Das Prostatakarzinom ist in entwickelten Ländern inzwischen die am häufigsten diagnostizierte Krebserkrankung des Mannes. In Deutschland macht das Prostatakarzinom mit etwa 40.000 Neuerkrankungen pro Jahr etwa 20% aller Krebsneuerkrankungen beim Mann aus. Als organerhaltendes minimalinvasives radiotherapeutisches Verfahren hat die interstitielle Brachytherapie eine zunehmende Bedeutung bei der Behandlung des lokal begrenzten Prostatakarzinoms erlangt. Es handelt sich dabei um eine „Low-Dose“-Brachytherapie, bei der radioaktive Strahlungsquellen (Jod-125 oder Palladium-103) in Form von Seeds über Hohlnadeln zum dauerhaften Verbleib in das Prostata-Gewebe eingebracht werden. Eine genaue Bestimmung der von diesen radioaktiven Quellen erzeugten Dosisleistung ist eine wichtige Vorraussetzung für eine erfolgreiche therapeutische Behandlung. Wie in der Strahlentherapie auch sonst üblich sollte die Angabe der Dosis in der Messgröße Wasser-Energiedosis erfolgen. Allerdings sind die dafür erforderlichen Messmethoden noch nicht entwickelt und die Charakterisierung erfolgt daher bisher in Einheiten der Größe Luftkerma.

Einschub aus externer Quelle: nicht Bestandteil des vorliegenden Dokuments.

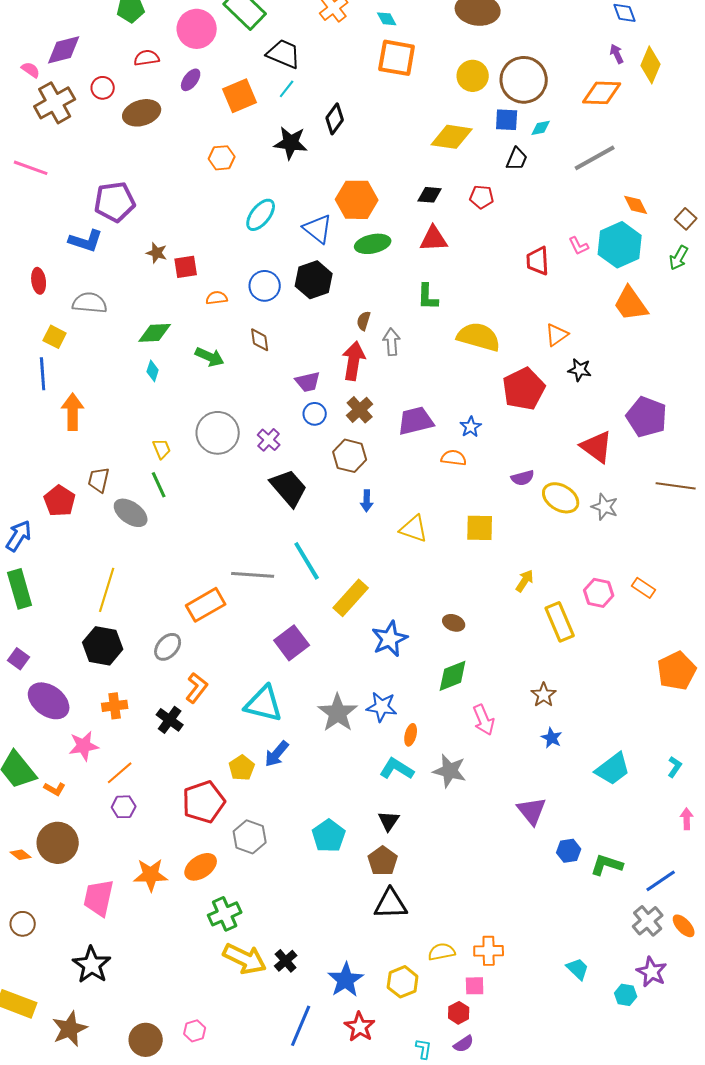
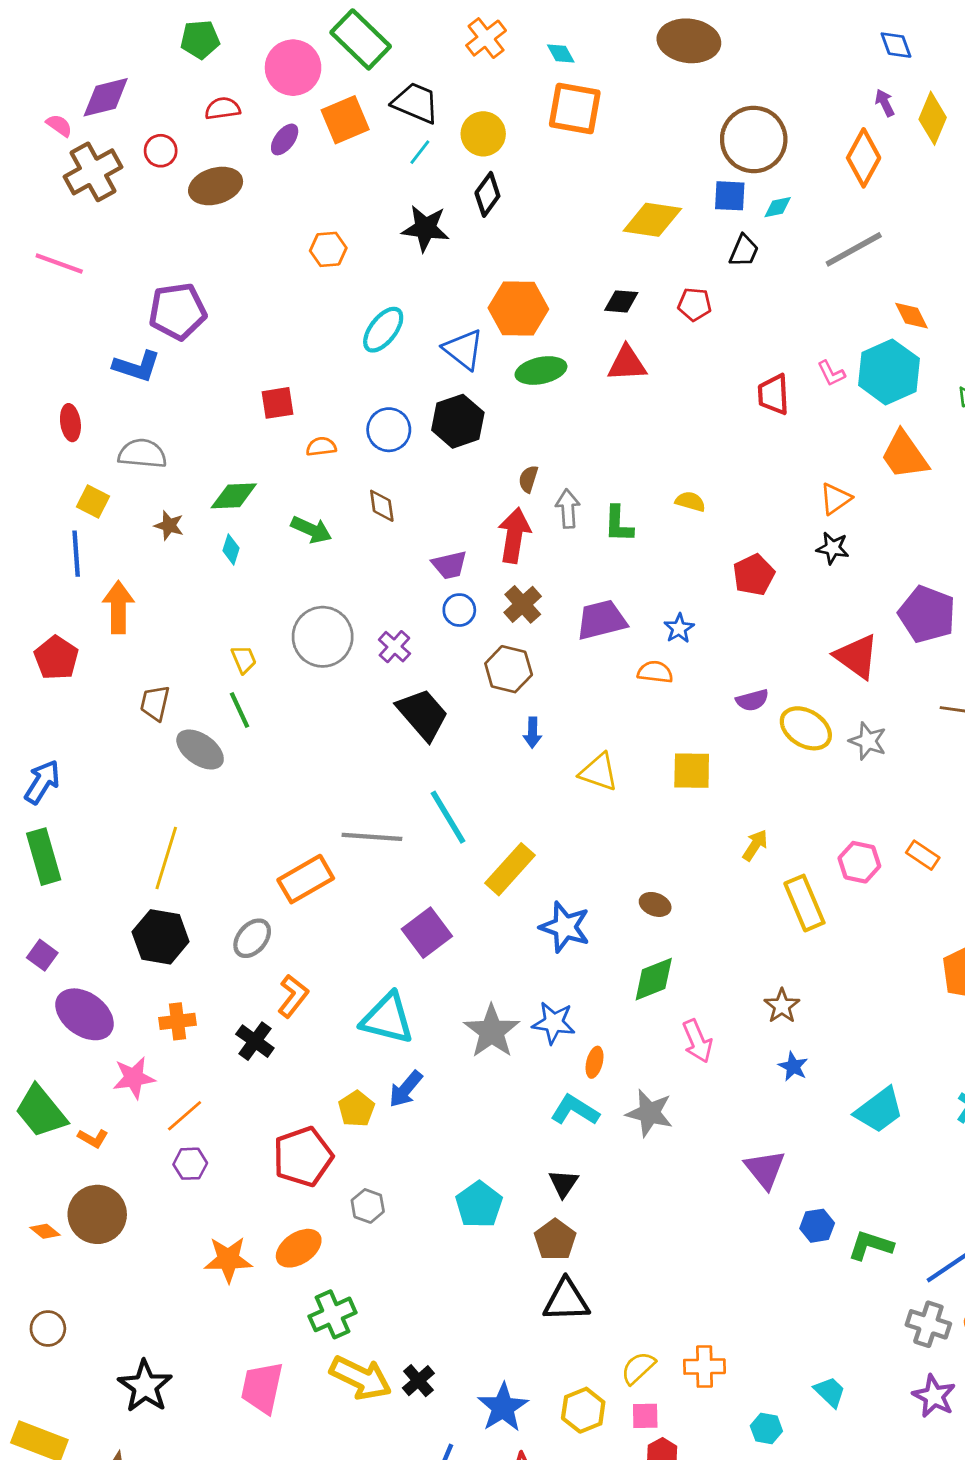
yellow circle: (473, 76) -> (483, 134), moved
orange diamond: (602, 93) -> (864, 158), turned -63
orange square: (240, 96) -> (345, 120), moved
brown star: (157, 253) -> (169, 525), moved
green L-shape: (428, 297) -> (618, 524), moved
orange triangle: (557, 335) -> (835, 499), moved
yellow semicircle: (479, 337) -> (690, 502), size x0.5
red pentagon: (524, 389) -> (754, 575), size x0.7
red pentagon: (60, 501) -> (56, 658), moved
blue star: (390, 639) -> (565, 927), turned -30
gray hexagon: (250, 837) -> (368, 1206), size x0.7
pink trapezoid: (99, 898) -> (262, 1388), moved
gray cross: (648, 921) -> (928, 1324), turned -32
yellow semicircle: (442, 952) -> (638, 1368), turned -32
pink square: (475, 986) -> (645, 1416), moved
cyan hexagon: (626, 995) -> (766, 1429), moved

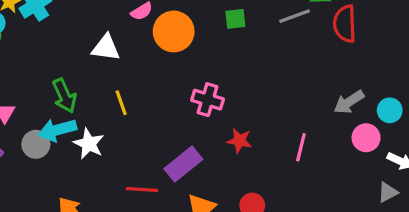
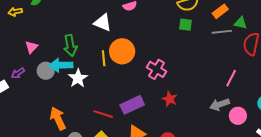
orange circle: (174, 31) -> (122, 51), moved
gray arrow: (349, 102) -> (220, 105), moved
pink circle: (366, 138) -> (238, 116), moved
pink line: (301, 147) -> (231, 78), moved

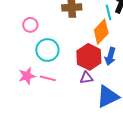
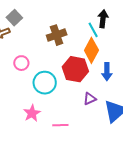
red hexagon: (89, 57) -> (75, 69), moved
pink line: (48, 78) -> (60, 125), moved

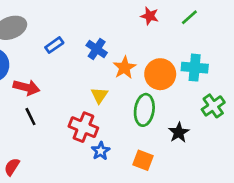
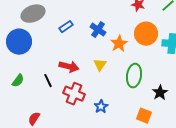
orange circle: (160, 74) -> (146, 34), moved
red arrow: (26, 87) -> (69, 67), moved
red cross: (83, 127) -> (74, 94), moved
orange square: (143, 160) -> (144, 116), moved

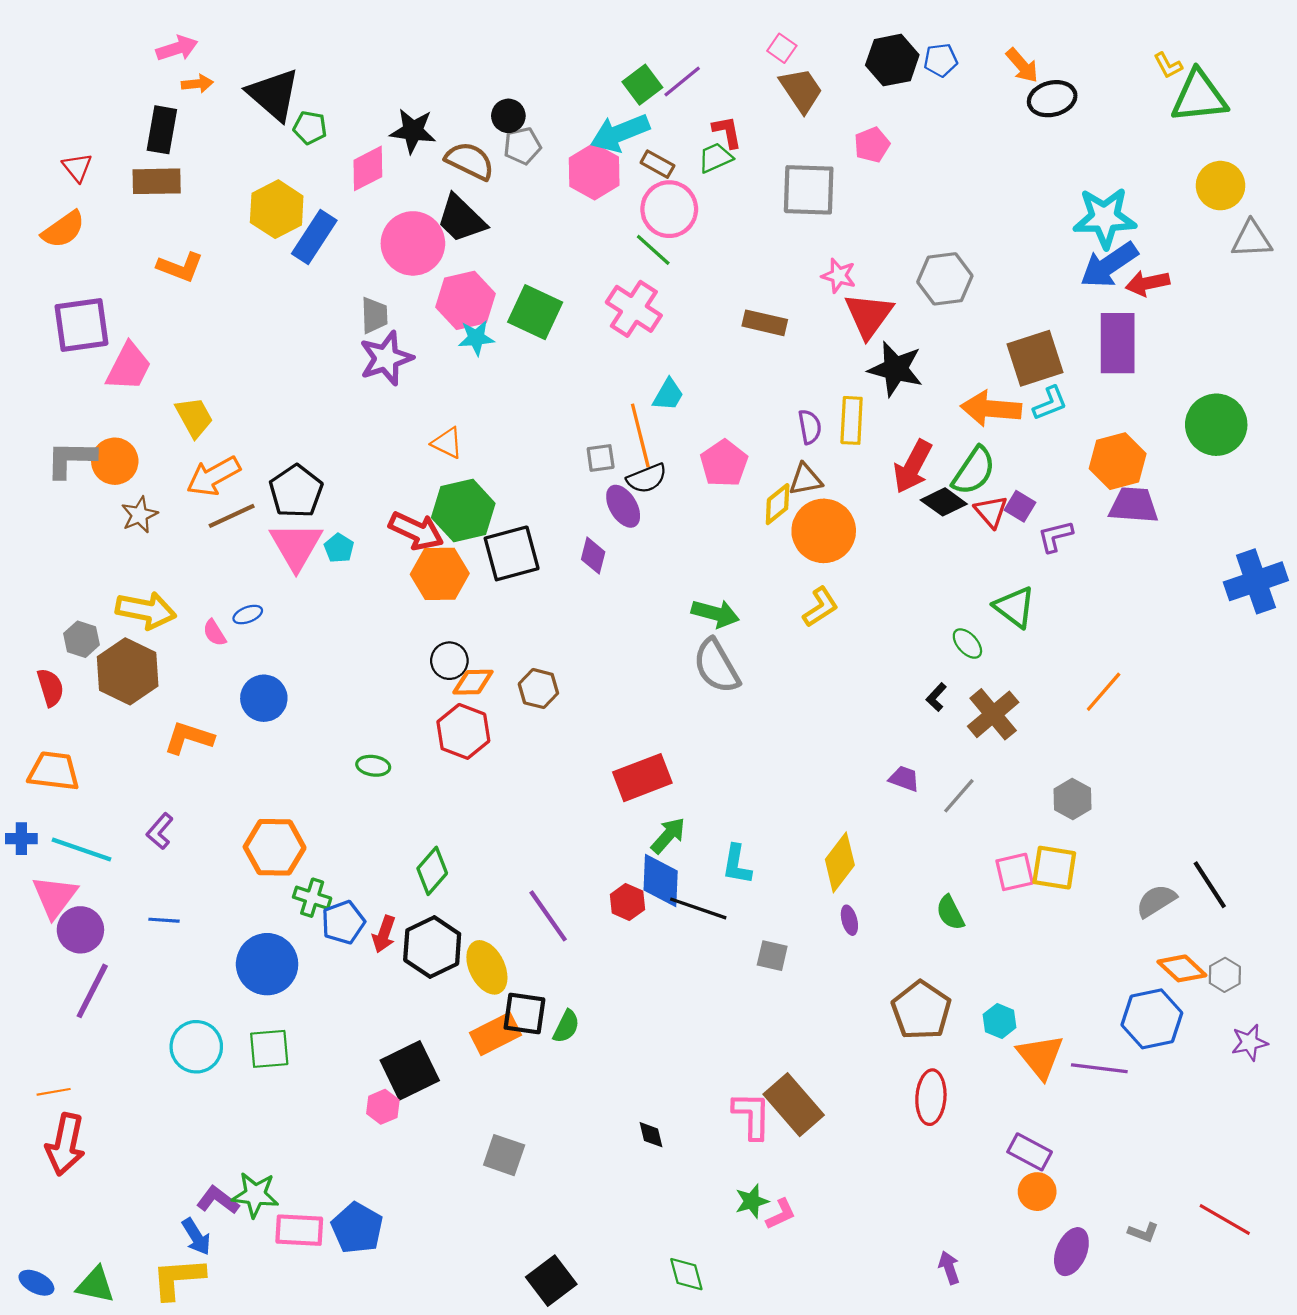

Zur Bestimmung der Wasser-Energiedosis im Umgebungsmaterial Wasser werden Extrapolationskammern verwendet, die sich jedoch aus technischen Gründen nicht im Wasserphantom, sondern nur im festen Phantommaterial (z. B. Graphit) einsetzen lassen. Die Wasser- Energiedosis im Umgebungsmaterial Wasser wird daher in drei Schritten ermittelt:

  1. Bestimmung der Luftkerma im Graphitphantom.
  2. Umrechnung der gemessenen Größe in die Messgröße Wasserkerma im Graphitphantom und Kalibrierung einer Transfer-Ionisationskammer.
  3. Übertragung der Einheit der Wasserkerma vom Graphitphantom auf das Wasserphantom, in der die Wasserkerma der gesuchten Wasser-Energiedosis entspricht.

Mit der Extrapolationskammer wird der Quotient aus der Zunahme der erzeugten Ladung ΔQ bei Vergrößerung der Kammertiefe um Δx gemessen. Dadurch erhält man eine so genannte „differentielle Extrapolationskurve“, die in der Abbildung durch eine blaue Linie dargestellt ist. Idealerweise kann die Dosis in der Grenzschicht zwischen Graphit und Luft durch eine Extrapolation der Kurve von größeren Kammertiefen zur Grenzschicht erhalten werden. Aufgrund ihrer Krümmung ist aber eine lineare Extrapolation nicht möglich. Die Krümmung wird verursacht durch Störeinflusse wie Strahldivergenz und Mehrfachstreuung in den Kammerwänden. Diese Störeinflüsse können mittels Monte Carlo Simulationen quantifiziert werden. Wendet man die so erhaltenen Korrekturtherme auf die gemessene Kurve an, so spiegelt die neu gewonnene differentielle Kurve (rot) die ungestörten Verhältnisse wider. Im Diagramm erkennt man auf den ersten 15 mm klar den typischen Dosisaufbau bevor dann Sekundärelektronengleichgewicht erreicht wird. Extrapoliert man von Tiefen größer als 20 mm nach Null so erhält man die Luftkerma in der Grenzschicht. Unsicherheitsbetrachtungen ergaben, dass die hieraus ermittelte Dosis mit einer erweiterten Unsicherheit von 1,5 % bestimmt werden kann.

Abb.: Beispiel einer Messkurve für eine ISO-N 40 Röntgenqualität. (blau: ermittelte Messwerte, rot: korrigierte Werte). Der Verlauf der roten, korrigierten Kurve entspricht dem idealen Dosisverlauf beim Eintritt von Photonenstrahlung in Materie.